◆ YOUR INSTRUCTIONS
Rewrite the records from the start through the line containing "3: (183, 355)", changing "top-left" to "upper-left" and leaving everything else as it is.

^^^^

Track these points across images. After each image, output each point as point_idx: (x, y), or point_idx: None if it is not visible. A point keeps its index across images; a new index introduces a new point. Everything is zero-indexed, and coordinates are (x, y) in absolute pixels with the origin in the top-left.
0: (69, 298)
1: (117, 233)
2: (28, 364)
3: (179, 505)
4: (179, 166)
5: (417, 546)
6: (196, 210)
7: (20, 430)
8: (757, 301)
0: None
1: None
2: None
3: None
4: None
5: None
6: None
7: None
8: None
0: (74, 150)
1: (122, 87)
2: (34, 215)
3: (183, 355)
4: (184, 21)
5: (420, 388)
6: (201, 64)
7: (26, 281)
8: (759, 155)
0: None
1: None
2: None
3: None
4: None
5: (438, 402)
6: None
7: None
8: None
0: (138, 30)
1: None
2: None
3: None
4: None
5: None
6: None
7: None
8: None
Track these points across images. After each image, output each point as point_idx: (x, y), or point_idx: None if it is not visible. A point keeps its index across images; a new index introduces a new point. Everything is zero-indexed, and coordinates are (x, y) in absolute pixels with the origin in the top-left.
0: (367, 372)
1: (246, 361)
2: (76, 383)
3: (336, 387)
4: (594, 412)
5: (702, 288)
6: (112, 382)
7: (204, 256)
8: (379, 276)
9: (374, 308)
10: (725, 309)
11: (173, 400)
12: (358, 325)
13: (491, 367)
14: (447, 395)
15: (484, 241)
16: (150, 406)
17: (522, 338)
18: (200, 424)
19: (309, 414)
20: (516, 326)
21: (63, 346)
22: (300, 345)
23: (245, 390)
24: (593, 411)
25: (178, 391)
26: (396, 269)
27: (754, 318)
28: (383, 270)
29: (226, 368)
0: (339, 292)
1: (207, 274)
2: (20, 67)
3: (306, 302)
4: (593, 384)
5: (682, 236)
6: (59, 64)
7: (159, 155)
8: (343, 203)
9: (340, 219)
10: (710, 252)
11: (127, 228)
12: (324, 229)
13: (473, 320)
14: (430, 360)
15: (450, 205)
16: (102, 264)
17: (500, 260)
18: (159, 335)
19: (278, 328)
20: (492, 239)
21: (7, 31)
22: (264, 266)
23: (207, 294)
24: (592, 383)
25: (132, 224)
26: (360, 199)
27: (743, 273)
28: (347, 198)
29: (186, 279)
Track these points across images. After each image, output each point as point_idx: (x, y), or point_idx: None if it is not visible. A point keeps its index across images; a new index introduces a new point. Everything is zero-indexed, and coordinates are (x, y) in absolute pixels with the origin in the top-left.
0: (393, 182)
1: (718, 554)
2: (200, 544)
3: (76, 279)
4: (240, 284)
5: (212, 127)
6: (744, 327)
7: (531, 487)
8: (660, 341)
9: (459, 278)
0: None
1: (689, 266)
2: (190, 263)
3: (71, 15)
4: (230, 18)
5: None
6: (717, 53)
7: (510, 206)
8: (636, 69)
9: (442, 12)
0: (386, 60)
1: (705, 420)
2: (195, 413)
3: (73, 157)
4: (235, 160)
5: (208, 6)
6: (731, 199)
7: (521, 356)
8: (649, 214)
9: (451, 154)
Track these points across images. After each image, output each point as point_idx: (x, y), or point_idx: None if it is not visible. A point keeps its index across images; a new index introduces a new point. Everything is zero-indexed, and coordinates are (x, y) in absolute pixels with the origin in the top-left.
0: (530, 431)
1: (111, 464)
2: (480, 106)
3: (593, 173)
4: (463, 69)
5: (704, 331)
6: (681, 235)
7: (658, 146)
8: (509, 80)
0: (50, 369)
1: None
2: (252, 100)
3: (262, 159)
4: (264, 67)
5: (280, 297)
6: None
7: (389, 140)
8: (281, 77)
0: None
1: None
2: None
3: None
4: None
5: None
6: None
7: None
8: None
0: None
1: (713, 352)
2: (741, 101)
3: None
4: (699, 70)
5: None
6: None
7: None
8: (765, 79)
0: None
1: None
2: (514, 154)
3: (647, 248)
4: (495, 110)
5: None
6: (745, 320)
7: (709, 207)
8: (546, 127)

^^^^

◆ THE OUTPUT
Track these points across images. After each image, output each point as point_idx: (x, y), or point_idx: None if it is not visible. A point keeps its index across images; a new index introduces a new point. Everything is zero-indexed, and coordinates are (x, y) in absolute pixels with the origin in the upper-left.
0: (69, 298)
1: (117, 233)
2: (28, 364)
3: (179, 505)
4: (179, 166)
5: (417, 546)
6: (196, 210)
7: (20, 430)
8: (757, 301)
0: None
1: None
2: None
3: None
4: None
5: None
6: None
7: None
8: None
0: (74, 150)
1: (122, 87)
2: (34, 215)
3: (183, 355)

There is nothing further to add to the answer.